Extracted text
■ ■ ■ ■ ■ ■ ■

Call and execute a function before unloading a page in Twine 1.4.2 / Sugarcube 2

Twine Version: 1.4.2
Story Format: Sugarcube2
Author: total noob

I’m trying to get the text on the page to hide itself sequentially after clicking a button (it has to be a button for the UI to look right) which follows a link to a new passage, but before the link is actually followed. (so it looks like the text is disappearing gradually, and then the next passage loads)

I’m sure I’m doing something stupid - I’m getting it to display itself sequentially when the passage loads using document.addEventListener(“load”, showText()) - showText() is a function that cycles through a set of span elements and sets style.visibility to visible, using setTimeout to make them appear in sequence.

I’ve written a similar function which successfully hides the span elements in sequence when I attach it to an HTML button (which doesn’t follow a link), but I can’t find a way to attach it to a Sugarcube button which does follow a link.

■ ■ ■ ■ ■ ■ ■

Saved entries
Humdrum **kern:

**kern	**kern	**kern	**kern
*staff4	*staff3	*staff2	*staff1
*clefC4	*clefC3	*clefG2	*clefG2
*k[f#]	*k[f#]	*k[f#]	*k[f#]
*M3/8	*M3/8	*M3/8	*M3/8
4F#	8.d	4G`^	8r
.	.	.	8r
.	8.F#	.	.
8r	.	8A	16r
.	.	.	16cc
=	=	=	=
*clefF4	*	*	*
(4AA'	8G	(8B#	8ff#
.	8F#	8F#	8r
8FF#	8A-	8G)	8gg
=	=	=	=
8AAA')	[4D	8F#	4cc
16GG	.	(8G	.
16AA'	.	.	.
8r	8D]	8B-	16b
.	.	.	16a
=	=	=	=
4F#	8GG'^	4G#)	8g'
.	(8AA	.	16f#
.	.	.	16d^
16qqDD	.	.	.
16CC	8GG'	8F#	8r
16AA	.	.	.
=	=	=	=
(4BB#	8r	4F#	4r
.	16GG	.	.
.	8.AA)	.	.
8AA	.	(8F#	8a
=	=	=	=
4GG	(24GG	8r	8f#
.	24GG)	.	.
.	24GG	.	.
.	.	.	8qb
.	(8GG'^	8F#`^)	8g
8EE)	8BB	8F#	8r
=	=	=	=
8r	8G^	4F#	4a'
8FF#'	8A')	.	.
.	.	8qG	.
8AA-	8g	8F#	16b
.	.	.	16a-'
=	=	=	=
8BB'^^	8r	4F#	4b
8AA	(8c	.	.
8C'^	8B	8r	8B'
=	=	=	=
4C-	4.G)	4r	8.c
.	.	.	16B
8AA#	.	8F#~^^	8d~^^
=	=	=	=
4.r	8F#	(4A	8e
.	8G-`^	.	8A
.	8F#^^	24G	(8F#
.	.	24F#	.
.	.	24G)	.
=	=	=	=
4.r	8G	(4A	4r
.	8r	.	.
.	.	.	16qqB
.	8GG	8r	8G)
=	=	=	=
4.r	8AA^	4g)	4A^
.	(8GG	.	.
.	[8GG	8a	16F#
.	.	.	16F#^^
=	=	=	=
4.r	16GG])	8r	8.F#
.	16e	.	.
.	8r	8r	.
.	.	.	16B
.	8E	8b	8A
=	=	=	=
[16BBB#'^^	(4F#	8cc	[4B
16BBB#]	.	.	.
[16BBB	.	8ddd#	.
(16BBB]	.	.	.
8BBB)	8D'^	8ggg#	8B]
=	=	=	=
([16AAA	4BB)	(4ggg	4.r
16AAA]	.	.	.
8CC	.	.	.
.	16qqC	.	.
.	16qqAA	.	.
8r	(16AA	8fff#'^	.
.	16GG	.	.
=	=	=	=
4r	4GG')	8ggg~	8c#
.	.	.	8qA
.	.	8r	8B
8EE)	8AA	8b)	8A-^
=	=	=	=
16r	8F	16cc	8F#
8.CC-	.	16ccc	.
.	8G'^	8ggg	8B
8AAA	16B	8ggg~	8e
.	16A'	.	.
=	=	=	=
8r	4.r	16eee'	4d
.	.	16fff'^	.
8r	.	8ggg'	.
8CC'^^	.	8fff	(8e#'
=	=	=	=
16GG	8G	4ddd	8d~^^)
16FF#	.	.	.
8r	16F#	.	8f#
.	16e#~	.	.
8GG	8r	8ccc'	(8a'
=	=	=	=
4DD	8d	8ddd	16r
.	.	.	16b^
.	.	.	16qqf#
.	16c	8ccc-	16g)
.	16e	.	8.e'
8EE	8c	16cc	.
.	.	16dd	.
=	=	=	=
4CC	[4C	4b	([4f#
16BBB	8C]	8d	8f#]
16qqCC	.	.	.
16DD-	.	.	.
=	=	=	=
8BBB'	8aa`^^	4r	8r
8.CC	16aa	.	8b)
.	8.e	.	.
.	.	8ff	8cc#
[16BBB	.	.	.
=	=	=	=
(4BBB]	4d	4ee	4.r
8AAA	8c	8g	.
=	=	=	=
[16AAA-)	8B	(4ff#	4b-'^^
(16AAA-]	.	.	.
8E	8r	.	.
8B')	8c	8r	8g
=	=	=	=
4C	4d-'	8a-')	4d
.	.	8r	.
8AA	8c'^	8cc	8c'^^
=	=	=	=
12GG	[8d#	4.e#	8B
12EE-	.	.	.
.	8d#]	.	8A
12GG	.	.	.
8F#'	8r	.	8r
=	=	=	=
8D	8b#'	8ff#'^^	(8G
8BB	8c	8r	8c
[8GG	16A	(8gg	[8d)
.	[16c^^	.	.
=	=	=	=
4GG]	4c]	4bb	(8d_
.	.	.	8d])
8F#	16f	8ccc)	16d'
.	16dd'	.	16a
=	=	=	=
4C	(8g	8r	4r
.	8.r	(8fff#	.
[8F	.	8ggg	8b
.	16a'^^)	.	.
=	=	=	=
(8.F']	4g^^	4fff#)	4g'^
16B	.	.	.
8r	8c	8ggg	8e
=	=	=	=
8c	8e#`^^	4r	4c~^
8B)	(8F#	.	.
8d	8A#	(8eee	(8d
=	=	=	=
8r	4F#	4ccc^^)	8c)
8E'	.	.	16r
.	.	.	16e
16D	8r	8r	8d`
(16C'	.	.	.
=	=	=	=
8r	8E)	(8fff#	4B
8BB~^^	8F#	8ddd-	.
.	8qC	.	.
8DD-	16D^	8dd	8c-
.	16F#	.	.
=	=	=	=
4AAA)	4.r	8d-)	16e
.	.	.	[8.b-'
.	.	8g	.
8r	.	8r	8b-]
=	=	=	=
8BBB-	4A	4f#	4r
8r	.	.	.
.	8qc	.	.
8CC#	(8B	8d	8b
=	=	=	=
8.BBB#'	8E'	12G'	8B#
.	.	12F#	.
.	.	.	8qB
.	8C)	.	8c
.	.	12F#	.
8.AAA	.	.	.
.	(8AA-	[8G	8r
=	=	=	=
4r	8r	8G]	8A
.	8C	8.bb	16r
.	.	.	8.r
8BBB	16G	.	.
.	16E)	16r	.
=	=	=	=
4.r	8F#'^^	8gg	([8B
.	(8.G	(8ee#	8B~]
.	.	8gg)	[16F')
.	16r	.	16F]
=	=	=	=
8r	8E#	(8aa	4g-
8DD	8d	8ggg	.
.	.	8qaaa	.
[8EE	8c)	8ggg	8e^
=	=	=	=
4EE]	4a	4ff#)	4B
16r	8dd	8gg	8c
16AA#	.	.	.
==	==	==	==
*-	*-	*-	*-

■ ■ ■ ■ ■ ■ ■

What to work on
• A. Which story format does the Twine post list?
• B. Shorten the paragraph of the Twine post that begins "I’m sure I’m doing something stupid," keeping its main facts.
The saved entries are separate material from the Twine post.

Answers by item number
• A. Sugarcube2.

• B. The author makes the text appear in sequence when a passage loads by calling document.addEventListener(“load”, showText()). The showText() function cycles through a set of span elements and sets style.visibility to visible on each, using setTimeout so they appear one after another.